With her perfect memory (and plenty of zip), ninety-five-year-old Ruth
Gruber–adventurer, international correspondent, photographer, maker of
(and witness to) history, responsible for rescuing hundreds of
thousands of Jewish refugees during World War II and after–tells her
story in her own words and photographs.
Gruber’s life has been
extraordinary and extraordinarily heroic. She received a B.A. from New
York University in three years, a master’s degree from the University
of Wisconsin a year later, and a Ph.D. from the University of Cologne
(magna cum laude) one year after that, becoming at age twenty the
youngest Ph.D. in the world (it made headlines in The New York Times; the subject of her thesis: the then little-known Virginia Woolf).
At twenty-four, Gruber became an international correspondent for the New York Herald Tribune
and traveled across the Soviet Arctic, scooping the world and
witnessing, firsthand, the building of cities in the Siberian gulag by
the pioneers and prisoners Stalin didn’t execute . . . At thirty, she
traveled to Alaska for Harold L. Ickes, FDR’s secretary of the
interior, to look into homesteading for G.I.s after World War II . . .
And when she was thirty-three, Ickes assigned another secret mission to
her–one that transformed her life: Gruber escorted 1,000 Holocaust
survivors from Italy to America, the only Jews given refuge in this
country during the war. “I have a theory,” Gruber said, “that even
though we’re born Jews, there is a moment in our lives when we become
Jews. On that ship, I became a Jew.”
Gruber’s role as rescuer of Jewswas just beginning.
In Witness,
Gruber writes about what she saw and shows us, through her haunting and
life-affirming photographs–taken on each of her assignments–the worlds,
the people, the landscapes, the courage, the hope, the life she
witnessed up close and firsthand: the Siberian gulag of the 1930s and
the new cities being built there (Gruber, then untrained as a
photographer, brought her first Rolleicord with her) . . . the Alaska
highway of 1943, built by 11,000 soldiers, mostly black men from the
South (the highway went from Dawson Creek, British Columbia, 1,500
miles to Fairbanks) . . . her thirteen-day voyage on the army-troop
transport Henry Gibbins with refugees and wounded American
soldiers, escorting and then photographing the refugees as they arrived
in Oswego, New York (they arrived in upstate New York as Adolf Eichmann
was sending 750,000 Jews from Hungary to Auschwitz).

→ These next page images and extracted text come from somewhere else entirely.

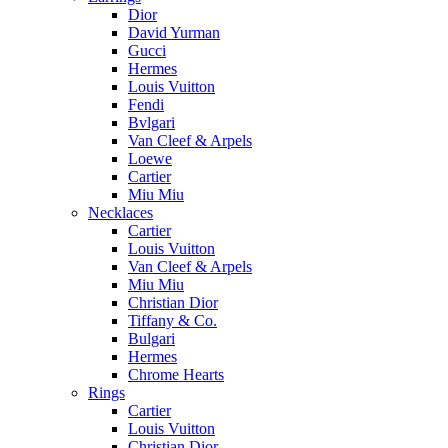
Dior
David Yurman
Gucci
Hermes
Louis Vuitton
Fendi
Bvlgari
Van Cleef & Arpels
Loewe
Cartier
Miu Miu
Necklaces
Cartier
Louis Vuitton
Van Cleef & Arpels
Miu Miu
Christian Dior
Tiffany & Co.
Bulgari
Hermes
Chrome Hearts
Rings
Cartier
Louis Vuitton
Christian Dior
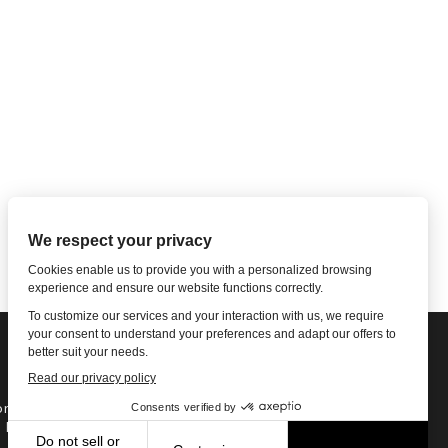
ne: 1-502-901-7200
l Free: 866-785-9859
Email US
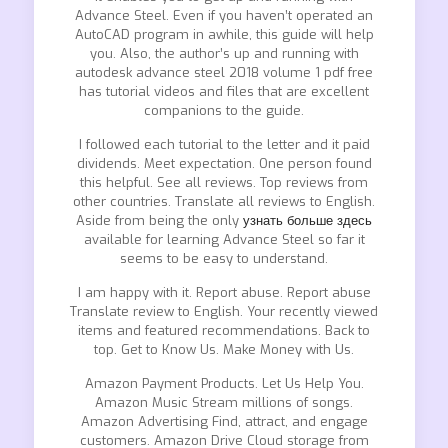
Advance Steel. Even if you haven’t operated an
AutoCAD program in awhile, this guide will help
you. Also, the author’s up and running with
autodesk advance steel 2018 volume 1 pdf free
has tutorial videos and files that are excellent
companions to the guide.
I followed each tutorial to the letter and it paid
dividends. Meet expectation. One person found
this helpful. See all reviews. Top reviews from
other countries. Translate all reviews to English.
Aside from being the only
узнать больше здесь
available for learning Advance Steel so far it
seems to be easy to understand.
I am happy with it. Report abuse. Report abuse
Translate review to English. Your recently viewed
items and featured recommendations. Back to
top. Get to Know Us. Make Money with Us.
Amazon Payment Products. Let Us Help You.
Amazon Music Stream millions of songs.
Amazon Advertising Find, attract, and engage
customers. Amazon Drive Cloud storage from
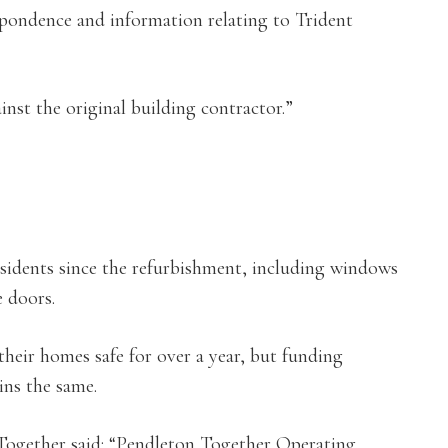
spondence and information relating to Trident
inst the original building contractor.”
idents since the refurbishment, including windows
e doors.
heir homes safe for over a year, but funding
ins the same.
 Together said: “Pendleton Together Operating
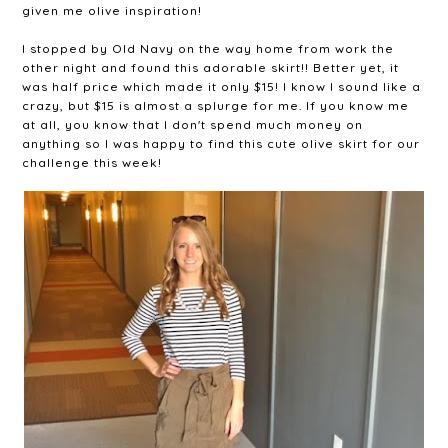
given me olive inspiration!
I stopped by Old Navy on the way home from work the
other night and found this adorable skirt!! Better yet, it
was half price which made it only $15! I know I sound like a
crazy, but $15 is almost a splurge for me. If you know me
at all, you know that I don't spend much money on
anything so I was happy to find this cute olive skirt for our
challenge this week!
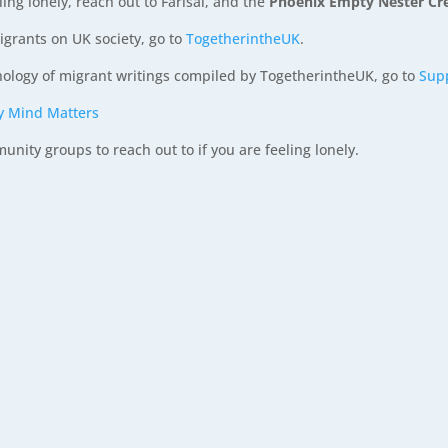
ling lonely, reach out to Farisai, and the
Phoenix Empty Nester C
igrants on UK society, go to
TogetherintheUK
.
hology of migrant writings compiled by TogetherintheUK, go to
Sup
y Mind Matters
ity groups to reach out to if you are feeling lonely.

In 1947, Gruber traveled for the Herald Tribune
with the United Nations Special Commission on Palestine (UNSCOP)
through the postwar displaced persons camps in Europe, and then to
North Africa, Palestine, and the Arab world; the committee’s
recommendation that Palestine be partitioned into a Jewish state and an
Arab state was one of the key factors that led to the founding of
Israel.
We see Gruber’s remarkable photographs of a former
American pleasure boat (which had been renamed Exodus
1947) as it limped into Haifa harbor, trying to deliver 4,500 Jewish
refugees (including 600 orphans), under attack by five British
destroyers and a cruiser that stormed the Exodus with guns, tear gas, and truncheons, while the crew of the Exodus fought back with potatoes, sticks, and cans of kosher meat. In a cable to the Herald Tribune,
Gruber reported that “the ship looks like a matchbox splintered by a
nutcracker.” She was with the people of the Exodus and photographed
them when they were herded onto three prison ships. Gruber represented
the entire American press aboard the ship Runnymede Park, photographing
the prisoners as they defiantly painted a swastika on the Union Jack.
During
her thirty-two years as a correspondent, Ruth Gruber photographed what
she saw and captured the triumph of the human spirit.
“Take photographs with your heart,” Edward Steichen told her.
Witness is a revelation–of a time, a place, a world, a spirit, a belief. It is, above all else, a book of heart.
About the author:
Ruth Gruber was born in 1911. She was a foreign correspondent for the New York Herald Tribune
from 1935 to 1967. In 1998, Gruber received a lifetime achievement
award from the American Society of Journalists and Authors. She is the
author of nineteen books, including I Went to the Soviet Arctic, Destination Palestine, Haven, Raquela, and Ahead of Time. She lives in New York City.